The Tudor Queen
As she releases her latest tale of greed, romance and bloody deeds from King Henry VIII’s court, best-selling author Philippa Gregory talks to Juliet Rieden about 30 years of historical fiction and which of her book characters she’d like to be.
Philippa Gregory’s favourite building is the Tower of London, which is hardly surprising when you consider what a rich source of material this royal fortress has been for her. The British author is one the world’s best-selling historical fiction writers and her key period is Tudor England, when the Tower was used as a grisly prison; and for Anne Boleyn in 1536, the site of her execution, her neck sliced through with a sword, her bloody severed head dropping onto a mound of straw in front of a baying crowd. “The site is wonderful and feels so haunted,” Philippa says with obvious glee. “It’s so evocative.”
She could be talking about her own novels, which also feel haunted with the vibrant, compelling ghosts of royal courts past. Indeed, for many of us, much of what we know about the Tudors and Plantagenets has been through Philippa’s novels, for even if you haven’t read them, you’re sure to have seen the adaptations – the TV miniseries The White Queen or the film The Other Boleyn Girl with Scarlett Johansson and Natalie Portman.
Now 63, Philippa lives in a renovated farm worker’s cottage in remote North Yorkshire, a beautiful windswept and – of course – historic part of England. Here she immerses herself in her characters. Philippa’s tales are all about courageous, heroic and often badlybehaved women whom she discovers through her rigorous research.
She first “fell in love with history” at university. “I thought I was going to do a degree in English literature but I had a very charismatic, brilliant history lecturer,” she says with a smile. Philippa actually left school at 17 and started training as a journalist, but soon realised she wanted to learn more and, following her first degree, supported herself through a PhD with news reporting gigs at BBC Radio.
“It took me four years and then I looked around for a job where I could go on doing this sort of research, by which time Margaret Thatcher was Prime Minister and she was cutting back universities, and the posts were frozen. I couldn’t get a job at all. So while I was writing my job applications and looking after my newborn daughter, I started writing a novel just for fun.”
The rest, for Philippa, is literally history. There was a bidding war between five English and four US publishers for that first novel – Wideacre – about the daughter of a squire in 18thcentury England, which 30 years later is still in print and about to be adapted for TV.
“It was completely mad and very unexpected,” says Philippa. “Of course, now I know how unusual that is, but at the time I just thought, ‘Oh this is going well,’ and pretty well overnight my life changed. I went from being unemployed to buying a house and a car.
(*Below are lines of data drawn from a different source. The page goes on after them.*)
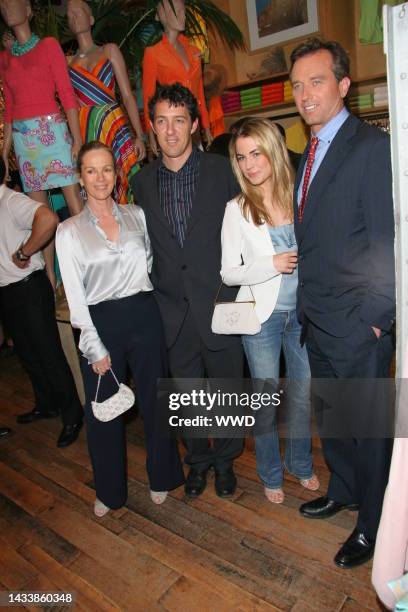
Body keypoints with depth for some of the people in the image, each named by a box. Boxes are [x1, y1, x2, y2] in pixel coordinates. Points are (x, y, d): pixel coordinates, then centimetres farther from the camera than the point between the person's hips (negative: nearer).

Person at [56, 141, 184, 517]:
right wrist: (95, 347, -8)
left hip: (143, 316, 2)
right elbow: (75, 295, -5)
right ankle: (110, 490, 33)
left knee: (155, 400, 11)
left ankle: (162, 477, 35)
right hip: (100, 323, -1)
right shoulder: (69, 231, -1)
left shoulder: (137, 216, 5)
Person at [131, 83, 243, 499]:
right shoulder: (141, 182, 5)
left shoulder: (221, 170, -3)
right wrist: (149, 299, 4)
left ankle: (225, 459, 39)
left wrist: (237, 295, -6)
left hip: (217, 304, -2)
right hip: (172, 309, 2)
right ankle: (198, 459, 41)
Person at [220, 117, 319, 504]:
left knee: (303, 394, 15)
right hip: (262, 316, -2)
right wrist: (273, 265, -18)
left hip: (303, 312, 2)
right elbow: (229, 272, -6)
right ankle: (270, 474, 33)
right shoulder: (237, 209, -5)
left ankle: (300, 463, 40)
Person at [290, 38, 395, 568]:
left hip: (356, 325, -8)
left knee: (366, 425, 9)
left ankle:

“It’s always been really easy for me to write, a joy,” says Philippa, who spends about two years on each novel. “You have to write every day once
you’re in the writing phase – you can’t wander away. I get really fascinated by it and can’t bear to have a day where I’m not in touch with it.”
On the day we meet, Philippa has spent her morning editing her new book The Last Tudor (on sale now), and despite its title, she says it may not actually be her last Tudor yarn. “I thought it was going to be, but I don’t think it can be.”
As she tells me this I can almost hear a sigh of relief exhale around the world because, frankly, no one wants Philippa to stop plundering King Henry VIII’s court. The Last Tudor is a total page-turner. “We start with Jane Grey, who was famously Queen for nine days. A lot of people know a bit about Jane Grey. We then go on to her sisters, who are practically unknown. Katherine Grey, famously beautiful, who makes a secret marriage and defies Queen Elizabeth to do so and is imprisoned in the Tower just like her sister; and Mary Grey, the youngest, who is probably a dwarf.” Philippa is off, talking me through the intricacies of her tale with passion, and there’s no question she’s on track for another best-seller.
As a parting shot, I ask Philippa if she were time warped into Tudor times, which of her characters would she like to be?
“Never a woman, because you’re likely to die in childbirth. You’re almost certain to be married to somebody you don’t know so you will suffer some form of marital rape,” she replies. “So don’t be a woman, be a rich man, and for me the King of England’s best, obviously.”